Let us postulate that we are using one-ounce gold coins as our currency and that at 1976 prices a single one ounce gold coin will buy 35 bushels of wheat, or four pairs of men's shoes, or 200 gallons of gasoline. Who can be sure how much of any one of these items that same one-ounce gold coin will buy five or ten years hence? If we cannot be sure that a one-ounce gold coin will buy the same amount of goods or services five or ten years hence, then what other type of currency would? [p. 92]

A bushel of wheat, a barrel of salt, a 1,000-pound steer, a gallon of gasoline, or an hour's labor may not have the same exchange value five, ten, or twenty years from now as it now has. Similarly, a document such as a warehouse receipt, giving evidence of a claim for any of those items also would not have the same exchange value five, ten or twenty years in the future. This shows us the problem we face when we attempt to make a contract for a just future payment.

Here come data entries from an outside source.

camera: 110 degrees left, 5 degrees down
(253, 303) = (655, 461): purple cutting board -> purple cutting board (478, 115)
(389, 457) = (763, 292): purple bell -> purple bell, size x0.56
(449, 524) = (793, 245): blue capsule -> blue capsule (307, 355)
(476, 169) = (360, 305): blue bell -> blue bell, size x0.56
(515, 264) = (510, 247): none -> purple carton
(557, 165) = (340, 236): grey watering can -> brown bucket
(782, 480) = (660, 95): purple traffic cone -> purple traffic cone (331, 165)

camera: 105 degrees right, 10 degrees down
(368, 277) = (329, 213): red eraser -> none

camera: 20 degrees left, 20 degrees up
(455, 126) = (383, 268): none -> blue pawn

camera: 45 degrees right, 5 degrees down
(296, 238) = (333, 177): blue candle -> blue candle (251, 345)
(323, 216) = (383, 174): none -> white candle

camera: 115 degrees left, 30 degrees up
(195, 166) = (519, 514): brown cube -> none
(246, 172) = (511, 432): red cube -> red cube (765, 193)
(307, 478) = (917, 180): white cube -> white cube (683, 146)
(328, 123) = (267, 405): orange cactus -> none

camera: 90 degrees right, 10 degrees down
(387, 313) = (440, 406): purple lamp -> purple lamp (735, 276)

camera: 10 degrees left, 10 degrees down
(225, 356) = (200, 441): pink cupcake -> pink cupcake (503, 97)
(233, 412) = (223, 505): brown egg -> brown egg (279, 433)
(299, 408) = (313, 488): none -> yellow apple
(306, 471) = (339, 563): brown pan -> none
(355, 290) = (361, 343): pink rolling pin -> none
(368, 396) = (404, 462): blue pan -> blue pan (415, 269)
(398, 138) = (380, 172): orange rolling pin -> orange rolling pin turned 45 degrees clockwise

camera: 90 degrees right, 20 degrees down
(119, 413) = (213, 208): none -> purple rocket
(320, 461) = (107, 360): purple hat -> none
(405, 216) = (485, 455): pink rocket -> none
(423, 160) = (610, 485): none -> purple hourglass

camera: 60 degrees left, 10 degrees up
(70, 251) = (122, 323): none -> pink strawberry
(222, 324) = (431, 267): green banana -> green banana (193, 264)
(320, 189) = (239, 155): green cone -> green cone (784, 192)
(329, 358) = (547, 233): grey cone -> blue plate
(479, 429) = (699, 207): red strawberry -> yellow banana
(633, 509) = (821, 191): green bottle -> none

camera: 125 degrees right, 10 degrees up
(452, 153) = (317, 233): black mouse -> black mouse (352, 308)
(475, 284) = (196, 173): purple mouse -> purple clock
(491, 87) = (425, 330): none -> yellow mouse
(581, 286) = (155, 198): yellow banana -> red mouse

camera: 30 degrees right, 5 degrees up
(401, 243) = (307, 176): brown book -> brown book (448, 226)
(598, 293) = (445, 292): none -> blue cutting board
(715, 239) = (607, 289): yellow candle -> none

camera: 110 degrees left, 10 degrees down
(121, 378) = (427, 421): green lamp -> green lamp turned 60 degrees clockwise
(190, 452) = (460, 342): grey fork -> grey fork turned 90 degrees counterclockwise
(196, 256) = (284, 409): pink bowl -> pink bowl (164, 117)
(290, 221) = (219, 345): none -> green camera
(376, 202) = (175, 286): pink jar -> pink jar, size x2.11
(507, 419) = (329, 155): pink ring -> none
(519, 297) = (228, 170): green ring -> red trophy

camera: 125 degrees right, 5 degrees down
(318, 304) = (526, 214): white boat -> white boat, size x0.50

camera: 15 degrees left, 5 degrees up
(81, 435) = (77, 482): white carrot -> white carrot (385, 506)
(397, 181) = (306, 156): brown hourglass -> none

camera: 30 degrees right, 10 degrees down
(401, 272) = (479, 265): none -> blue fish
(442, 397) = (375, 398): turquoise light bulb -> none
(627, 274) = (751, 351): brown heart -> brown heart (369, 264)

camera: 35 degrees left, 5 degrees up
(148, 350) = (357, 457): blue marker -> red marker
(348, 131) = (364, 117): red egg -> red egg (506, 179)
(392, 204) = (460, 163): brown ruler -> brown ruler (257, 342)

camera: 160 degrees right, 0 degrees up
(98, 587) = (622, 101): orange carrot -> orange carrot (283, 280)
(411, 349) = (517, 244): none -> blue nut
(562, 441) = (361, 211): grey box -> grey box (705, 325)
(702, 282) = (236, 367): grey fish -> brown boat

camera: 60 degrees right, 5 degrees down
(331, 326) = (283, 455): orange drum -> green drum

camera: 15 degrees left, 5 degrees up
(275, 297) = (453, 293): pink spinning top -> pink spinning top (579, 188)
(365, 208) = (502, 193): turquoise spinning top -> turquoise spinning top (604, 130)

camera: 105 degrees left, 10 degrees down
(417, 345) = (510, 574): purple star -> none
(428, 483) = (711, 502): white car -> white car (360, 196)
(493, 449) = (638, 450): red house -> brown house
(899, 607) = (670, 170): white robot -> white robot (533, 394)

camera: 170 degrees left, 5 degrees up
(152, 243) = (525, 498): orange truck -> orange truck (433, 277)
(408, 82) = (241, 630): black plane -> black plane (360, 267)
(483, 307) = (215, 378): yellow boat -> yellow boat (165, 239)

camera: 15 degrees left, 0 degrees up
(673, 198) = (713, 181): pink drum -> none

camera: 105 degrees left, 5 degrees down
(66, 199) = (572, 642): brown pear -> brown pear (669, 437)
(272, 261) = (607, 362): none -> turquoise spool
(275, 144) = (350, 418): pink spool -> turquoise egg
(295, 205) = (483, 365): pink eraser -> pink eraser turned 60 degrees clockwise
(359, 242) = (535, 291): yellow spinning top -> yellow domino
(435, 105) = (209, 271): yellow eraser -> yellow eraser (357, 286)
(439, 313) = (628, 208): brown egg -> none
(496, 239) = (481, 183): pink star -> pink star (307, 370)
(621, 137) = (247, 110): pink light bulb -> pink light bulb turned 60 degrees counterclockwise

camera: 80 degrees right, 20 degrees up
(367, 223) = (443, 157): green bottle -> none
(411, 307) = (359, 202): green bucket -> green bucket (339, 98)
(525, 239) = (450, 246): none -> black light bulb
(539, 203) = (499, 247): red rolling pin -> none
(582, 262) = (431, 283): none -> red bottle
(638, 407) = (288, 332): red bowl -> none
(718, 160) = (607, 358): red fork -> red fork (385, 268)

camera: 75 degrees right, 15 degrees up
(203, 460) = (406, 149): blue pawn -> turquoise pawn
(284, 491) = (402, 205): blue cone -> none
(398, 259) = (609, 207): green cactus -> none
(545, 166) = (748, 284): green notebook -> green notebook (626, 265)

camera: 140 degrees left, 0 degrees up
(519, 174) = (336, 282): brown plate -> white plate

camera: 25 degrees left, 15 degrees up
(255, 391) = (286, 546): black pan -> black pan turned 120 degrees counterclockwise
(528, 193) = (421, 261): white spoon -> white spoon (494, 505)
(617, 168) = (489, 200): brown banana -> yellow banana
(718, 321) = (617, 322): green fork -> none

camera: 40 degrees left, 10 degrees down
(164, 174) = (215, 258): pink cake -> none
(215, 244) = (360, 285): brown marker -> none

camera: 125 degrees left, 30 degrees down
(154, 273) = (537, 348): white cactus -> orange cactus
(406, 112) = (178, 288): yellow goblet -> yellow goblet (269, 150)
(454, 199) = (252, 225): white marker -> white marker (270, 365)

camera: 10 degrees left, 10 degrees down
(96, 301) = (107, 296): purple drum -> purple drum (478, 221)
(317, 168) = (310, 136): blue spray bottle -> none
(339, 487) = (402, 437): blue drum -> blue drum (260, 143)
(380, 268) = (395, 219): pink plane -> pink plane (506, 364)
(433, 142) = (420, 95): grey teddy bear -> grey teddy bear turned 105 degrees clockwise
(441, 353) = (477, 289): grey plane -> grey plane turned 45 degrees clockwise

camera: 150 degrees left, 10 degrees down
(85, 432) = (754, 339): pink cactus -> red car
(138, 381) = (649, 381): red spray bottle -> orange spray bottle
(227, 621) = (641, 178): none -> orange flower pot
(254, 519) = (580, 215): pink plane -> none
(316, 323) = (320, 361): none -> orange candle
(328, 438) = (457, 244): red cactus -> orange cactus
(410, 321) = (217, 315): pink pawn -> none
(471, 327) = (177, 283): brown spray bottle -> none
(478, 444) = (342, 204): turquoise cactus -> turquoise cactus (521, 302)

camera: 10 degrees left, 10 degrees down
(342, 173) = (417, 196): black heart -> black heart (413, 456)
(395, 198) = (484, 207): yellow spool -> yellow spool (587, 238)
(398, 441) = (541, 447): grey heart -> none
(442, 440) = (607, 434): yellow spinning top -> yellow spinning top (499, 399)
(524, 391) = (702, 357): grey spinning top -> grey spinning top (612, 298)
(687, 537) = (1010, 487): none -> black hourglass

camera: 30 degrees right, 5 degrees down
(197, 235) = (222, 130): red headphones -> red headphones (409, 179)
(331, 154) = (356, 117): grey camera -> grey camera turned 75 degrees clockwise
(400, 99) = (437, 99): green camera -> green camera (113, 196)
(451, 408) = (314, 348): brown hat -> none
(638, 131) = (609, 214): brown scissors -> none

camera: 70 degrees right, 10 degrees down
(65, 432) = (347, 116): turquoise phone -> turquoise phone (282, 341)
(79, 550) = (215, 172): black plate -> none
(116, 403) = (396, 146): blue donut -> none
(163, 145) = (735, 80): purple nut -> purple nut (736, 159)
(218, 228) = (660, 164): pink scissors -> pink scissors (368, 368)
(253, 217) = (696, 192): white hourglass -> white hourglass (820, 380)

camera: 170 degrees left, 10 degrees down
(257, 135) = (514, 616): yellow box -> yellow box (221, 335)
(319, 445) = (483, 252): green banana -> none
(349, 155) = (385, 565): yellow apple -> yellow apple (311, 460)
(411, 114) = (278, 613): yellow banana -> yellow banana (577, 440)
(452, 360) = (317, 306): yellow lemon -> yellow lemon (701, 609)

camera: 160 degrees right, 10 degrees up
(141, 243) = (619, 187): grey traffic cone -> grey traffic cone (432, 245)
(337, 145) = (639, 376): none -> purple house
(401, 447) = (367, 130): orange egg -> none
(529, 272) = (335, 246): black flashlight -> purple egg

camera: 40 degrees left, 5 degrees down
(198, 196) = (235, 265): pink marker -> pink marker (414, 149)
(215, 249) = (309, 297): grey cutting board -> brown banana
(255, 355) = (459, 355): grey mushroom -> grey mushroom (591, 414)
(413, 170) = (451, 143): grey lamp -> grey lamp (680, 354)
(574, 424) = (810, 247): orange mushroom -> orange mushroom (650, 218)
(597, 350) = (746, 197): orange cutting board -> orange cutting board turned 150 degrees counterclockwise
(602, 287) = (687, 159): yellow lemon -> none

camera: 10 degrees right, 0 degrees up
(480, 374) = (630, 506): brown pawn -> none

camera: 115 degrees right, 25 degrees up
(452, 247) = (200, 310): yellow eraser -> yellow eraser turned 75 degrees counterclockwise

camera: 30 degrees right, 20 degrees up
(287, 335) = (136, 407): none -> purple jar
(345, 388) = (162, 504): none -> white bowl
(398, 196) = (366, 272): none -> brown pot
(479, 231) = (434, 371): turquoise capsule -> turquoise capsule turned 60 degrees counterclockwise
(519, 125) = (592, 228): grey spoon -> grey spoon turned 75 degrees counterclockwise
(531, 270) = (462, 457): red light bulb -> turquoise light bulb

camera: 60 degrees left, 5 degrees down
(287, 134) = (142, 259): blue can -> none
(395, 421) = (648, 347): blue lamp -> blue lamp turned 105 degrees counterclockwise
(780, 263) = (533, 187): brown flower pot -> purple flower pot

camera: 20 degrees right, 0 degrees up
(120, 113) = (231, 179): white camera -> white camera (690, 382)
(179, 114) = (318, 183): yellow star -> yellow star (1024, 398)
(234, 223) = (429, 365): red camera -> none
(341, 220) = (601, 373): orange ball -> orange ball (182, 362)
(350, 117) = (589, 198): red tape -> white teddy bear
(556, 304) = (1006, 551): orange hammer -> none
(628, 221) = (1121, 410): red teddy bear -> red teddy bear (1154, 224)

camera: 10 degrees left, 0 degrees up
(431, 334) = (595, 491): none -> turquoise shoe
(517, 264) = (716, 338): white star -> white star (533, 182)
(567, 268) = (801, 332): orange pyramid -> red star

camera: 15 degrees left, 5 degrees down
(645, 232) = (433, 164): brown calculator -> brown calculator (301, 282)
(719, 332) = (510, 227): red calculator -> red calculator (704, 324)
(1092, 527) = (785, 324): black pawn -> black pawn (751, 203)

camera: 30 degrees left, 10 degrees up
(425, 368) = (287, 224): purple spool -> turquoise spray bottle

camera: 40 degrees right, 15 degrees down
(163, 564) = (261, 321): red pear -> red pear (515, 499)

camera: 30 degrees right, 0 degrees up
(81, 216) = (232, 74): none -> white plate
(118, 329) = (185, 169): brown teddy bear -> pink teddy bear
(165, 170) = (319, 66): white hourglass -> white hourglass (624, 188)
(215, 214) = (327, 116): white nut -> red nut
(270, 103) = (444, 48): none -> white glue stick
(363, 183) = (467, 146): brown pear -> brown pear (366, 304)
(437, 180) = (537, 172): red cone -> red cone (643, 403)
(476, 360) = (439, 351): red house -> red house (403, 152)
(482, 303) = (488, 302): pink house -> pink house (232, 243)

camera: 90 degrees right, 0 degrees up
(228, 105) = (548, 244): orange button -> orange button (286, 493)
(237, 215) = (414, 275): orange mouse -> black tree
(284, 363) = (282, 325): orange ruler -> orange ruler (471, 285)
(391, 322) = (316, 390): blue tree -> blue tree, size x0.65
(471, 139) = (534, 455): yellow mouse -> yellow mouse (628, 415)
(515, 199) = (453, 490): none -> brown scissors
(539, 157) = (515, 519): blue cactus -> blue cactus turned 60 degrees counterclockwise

It is generally said that future payments are to be made in dollars' worth of legal tender. History should have taught us that when government officials take it upon themselves to ignore the Constitution and declare anything they wish to be legal tender, people have no assurance what will be legal tender at some future date. We know the Congress of the United States has changed the laws regarding legal tender on many occasions.

We know that, ultimately, all payments are made with goods or services. Why, then, would it not be wise to make our agreements for future payments to be made in dollars' worth of goods or services?

For example, let us say, a farmer purchases some goods at a general store. The merchant allows the farmer to pay for the goods at a later date with farm produce. When the farmer brings in his produce as payment, the exchange value (the price) of the produce will be determined at its market value at the time the payment is made, not at the market price of the produce at the time the agreement was made.

Although no currency exists which is certain to serve as just payment in the future, a reasonably just arrangement can be made by agreeing to accept future payments in dollars' worth of goods or services, the exchange value of which will be their market value at the time the payment is made.

The only weakness in that idea is the fact that we allow inflationary currency and inflationary bank credit to serve legally as media of exchange.

If tax credit certificates and certificates of credit were issued in good faith, however, and were used as media [p. 93] of exchange, there would be no legal inflationary media of exchange.